A famous hadith says that the ink of the scholar is superior to the blood of the martyr. Why then did Muslim societies lose their drive for knowledge?

Unlike the Greek and Roman empires, the achievements of the Islamic empire began to be systematically erased. The 15th century Renaissance was presented solely as a European revival of Greek learning, bypassing the role of Islamic scholarship in preserving Greek texts and developing new ideas and inventions in science, medicine, astronomy, navigation, music and architecture.

Arab culture was propagated as nothing more than harems, flying carpets and bedouins galloping across the desert. The discovery of oil in the Middle East in the first part of the 20th century created the need to balance dependency of Western countries on access to the oil, while retaining political and cultural dominance.

To understand how this became a relatively easy task, one has to travel back in time, to understand how Muslim societies lost their intellectual edge and political authority.

Some attribute the loss of the investigative nature of Islamic scholarship to Al Ghazali’s 11th century teachings in Tahafut al-Falasifa [Incoherence of the Philosophers], considered a turning point in Islamic philosophy. He stated that pursuing pure science causes a straying from metaphysical truth. Others reject this theory, instead proposing it was the jurist Nizam al-Mulk, who introduced the Nizamiyah education system around the same time, that focused purely on religious studies, where previously, sciences and Islamic law were taught together.

Over four centuries, Nizamiyah colleges were established in major cities and graduates were given priority in key government jobs, although independent scientific enquiry continued outside these colleges.

One must also take into account the 13th century destruction by the Mongols of Baghdad and its legendary library Bait ul Hikmat, where all scholars of note were educated. In Spain, another important centre of learning, thousands of Arabic manuscripts were burnt when it was conquered by Ferdinand of Aragon and Isabella of Castile in 1492. Over three million Arabs and Jews were executed or exiled.
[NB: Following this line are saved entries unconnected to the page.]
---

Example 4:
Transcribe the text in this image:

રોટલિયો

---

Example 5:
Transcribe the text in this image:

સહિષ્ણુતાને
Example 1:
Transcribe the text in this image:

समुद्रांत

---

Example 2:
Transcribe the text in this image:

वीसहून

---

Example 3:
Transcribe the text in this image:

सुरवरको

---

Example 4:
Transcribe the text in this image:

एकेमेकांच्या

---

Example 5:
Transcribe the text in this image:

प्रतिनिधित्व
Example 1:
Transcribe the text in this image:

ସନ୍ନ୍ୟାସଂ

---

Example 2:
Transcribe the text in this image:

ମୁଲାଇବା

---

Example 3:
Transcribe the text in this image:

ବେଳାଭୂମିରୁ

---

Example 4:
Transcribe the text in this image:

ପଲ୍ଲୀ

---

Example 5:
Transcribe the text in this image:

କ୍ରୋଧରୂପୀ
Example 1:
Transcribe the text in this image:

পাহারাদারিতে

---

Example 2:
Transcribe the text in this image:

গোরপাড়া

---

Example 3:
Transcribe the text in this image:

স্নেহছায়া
Yet another factor was the Black Death, a pandemic that struck the Middle East, along with Europe and North Africa, in the mid-14th century and which killed up to 75 million people. Many scholars and Sufis left the cities for rural areas or other countries, including India, and the dynamic centres of learning ceased to exist.

Colonialism and the creation of the nation state finally atomised the integrity of the transnational Muslim Empire. Muslim nations were divided up between European countries and isolated from one another, and the last symbol of a unified ummah, the Khilafat, was abolished. Colonialism imposed European educational systems, laws and administrative structures.
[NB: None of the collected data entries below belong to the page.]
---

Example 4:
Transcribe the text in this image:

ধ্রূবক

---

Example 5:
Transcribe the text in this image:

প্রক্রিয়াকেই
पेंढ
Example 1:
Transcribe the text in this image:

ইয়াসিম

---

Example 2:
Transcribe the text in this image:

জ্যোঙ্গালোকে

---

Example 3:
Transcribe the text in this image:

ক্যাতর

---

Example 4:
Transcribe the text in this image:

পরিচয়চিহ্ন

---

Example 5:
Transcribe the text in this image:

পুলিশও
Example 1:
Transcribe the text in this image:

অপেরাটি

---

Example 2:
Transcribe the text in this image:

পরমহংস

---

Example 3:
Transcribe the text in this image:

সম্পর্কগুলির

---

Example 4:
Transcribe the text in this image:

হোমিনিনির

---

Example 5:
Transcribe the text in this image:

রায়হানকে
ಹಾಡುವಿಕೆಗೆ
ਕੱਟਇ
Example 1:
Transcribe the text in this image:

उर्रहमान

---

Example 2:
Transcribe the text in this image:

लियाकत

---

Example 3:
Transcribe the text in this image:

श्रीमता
Muslim scholars are now more likely to conduct research in American or European universities than in their own countries. As the rebel poet Ahmaq Phapondvi wrote:

“Nayi had-bandiyan honay ko hain aaeen-i- gulshan mein/ Kaho bulbul se ab anday na rakhay aashiyanay mein” [New limitations are being imposed in the administration of the garden/ Ask the nightingale to not place her eggs in her nest.]
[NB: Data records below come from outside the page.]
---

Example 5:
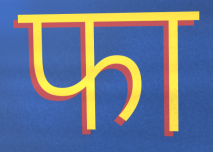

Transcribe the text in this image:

फा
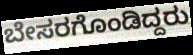
ಬೇಸರಗೊಂಡಿದ್ದರು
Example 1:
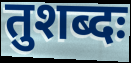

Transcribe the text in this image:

तुशब्दः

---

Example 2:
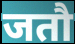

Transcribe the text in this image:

जतौ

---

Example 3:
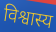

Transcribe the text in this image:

विश्वास्य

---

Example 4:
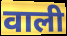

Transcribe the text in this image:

वाली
Any resistance, such as against the creation of Israel in the Palestinian state, is dubbed an act of terror.

Now, as the balance of power in the world seems to be faltering, a new digital transnational generation is emerging, in a manner not dissimilar to the exchange of knowledge, technology and culture on the trade routes of the past. It enables academic freedom, once the hallmark of Muslim scholarship, to re-emerge. A hadith says, “The ink of the scholar is superior to the blood of the martyr.”

Asad Ibn al-Furat, about to launch a naval attack on Sicily in 827 AD, motivated his troops with:

“I have been given this appointment because of my achievements with the pen, not the sword. I urge you all to spare no effort, no fatigue in searching out wisdom and learning. Seek it out, and store it up, add to it and persevere through all difficulties and you will be assured of a place both in this life and in the life to come.”